Sep 7, 2010

India and Bangladesh to sign a protocol to protect the Sundarban

Bangladesh is rewarded with many of natural beauties where sundarban, the largest mangrove forest of the world, is the most attractive for its natural beauty and its contribution to the lives 17 crore people of the country. 
Conservation of sundarban is very priority issue for the country to save bio-diversity inside of the tidal forest and to save lives of people from natural calamity like flood and upsurge of sea water from Bay of Bengal.
Here, the Royal Bengal Tiger, deer, pythons, different flora & fauna of mangrove forest land and different fishes inside of canals are very marvelous & amazing to the tourists. 
India is soon to sign a protocol with neighboring Bangladesh in a bid to protect the Sundarbans which is part of both the countries, sources said on Tuesday.
"Details are being formulated and soon both the countries will be signatories to the protocol. The aim is to protect the largest single block of tidal halophytic mangrove forest in the world," the sources said.
The Sundarbans lies in the vast delta on the Bay of Bengal formed by the confluence of the Ganges, Brahmaputra and Meghna rivers across southern Bangaldesh and the eastern Indian state of West Bengal.
The seasonally flooded forests lie inland from the mangrove forests on the coastal fringe and covers 10,000 square kilometers of which about 6,000 are in Bangladesh.
The Sundarbans also serves a crucial function as a protective barrier for the millions of inhabitants in and around West Bengal' s capital Kolkata against the floods that result from the cyclones that are a regular occurrence on this coast.

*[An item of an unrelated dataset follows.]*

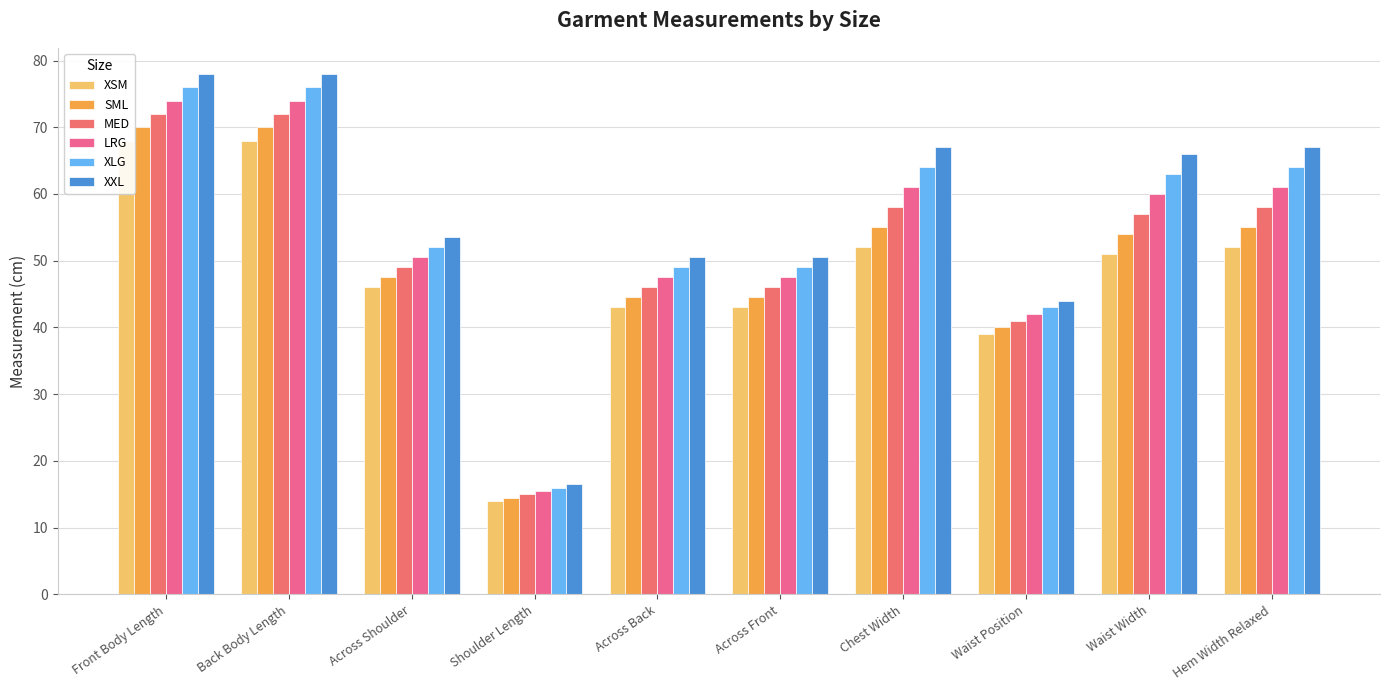

At which category does the chart reach its peak across all series?

Front Body Length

The natural honey is also collected from sundarban. Many of the Bangladeshi people go to the deep of sundarban to collect the very sacred sweets from this forest.  

Hundreds of deer are also seen here inside of the forests and beside of the canals specially. The famous tigers used to live from eating of those.

Tourists from hundreds of countries of the world also visit this tidal forest to see the beauty of forest where trees are grown from the roots of other plants. It happens due to tides continue through the canals situated in side of the forest.The canals are also saturated many times from this tidal waves.

Many of the people collect huge amount of woods from this forest which is beyond the capacity of regeneration of growth of the forest which is considered a major threat to this world largest mangrove forest. This happens due to over burden of  people in coastal area of the country. 

Imran Hasan Palash, a sincere citizen of Bangladesh born at Koikhali, a place very close to the sundarban now completed his Masters Degree from a public university of the country in Geography & Environmental Science expressed his apprehension on sundarban. Talking to this writer he told that the inhabitants living near sundarban are work-less. They have the only option to collect wood or honey from sundarban, he added. So the extra pressure of the peoples' feeding goes on sundarban, Palash said. It is time to take immediate measures like the substitute way of employment of the people living near sundarban.            

Tourists from different countries have been visiting at different parts of sundarban over the years. The potentiality of tourism industry centering sundarban is very high. The peoples collecting their lives from sundarban harming it may earn many more if this is made as the world's most attractive tourists' spot. It may be done only through development of law and order situation and reaching the correct information about the gravity of sundarban to the world.
According to estimation, the Sundarbans is home to 425 species of wildlife, including 300 species of birds and 42 species of mammals, as well as the Royal Bengal Tiger.

Over 3.5 million people live in the Sundarbans ecologically critical area, with no permanent settlement. Among them, about 1.2 million people directly depend on Sundarbans for their livelihoods. Most of these people are wood cutters/golpatta collectors, fishermen, crab and shell collectors, honey collectors and shrimp fry collectors. Many of them are women and children.

The World Wildlife Fund (WWF) in its recent study titled 'Sea Level Rise and Tigers: Predicted Impacts to Bangladesh's Sundarbans Mangroves' said that one of the world's largest tiger populations could disappear by the end of this century as rising sea levels caused by climate change destroy their habitat in the Sundarbans. The cyclone Sidr has about one fourth of the four lakh plus hectares of forest area of the world heritage site killing around 3,113 people. Other climate change induced disasters like Aila have destroyed the natural resources of the Sundarbans to a great extent. The ecosystem of the forest has been disrupted and huge wildlife including a good numbers of Royal Bengal tigers has been killed.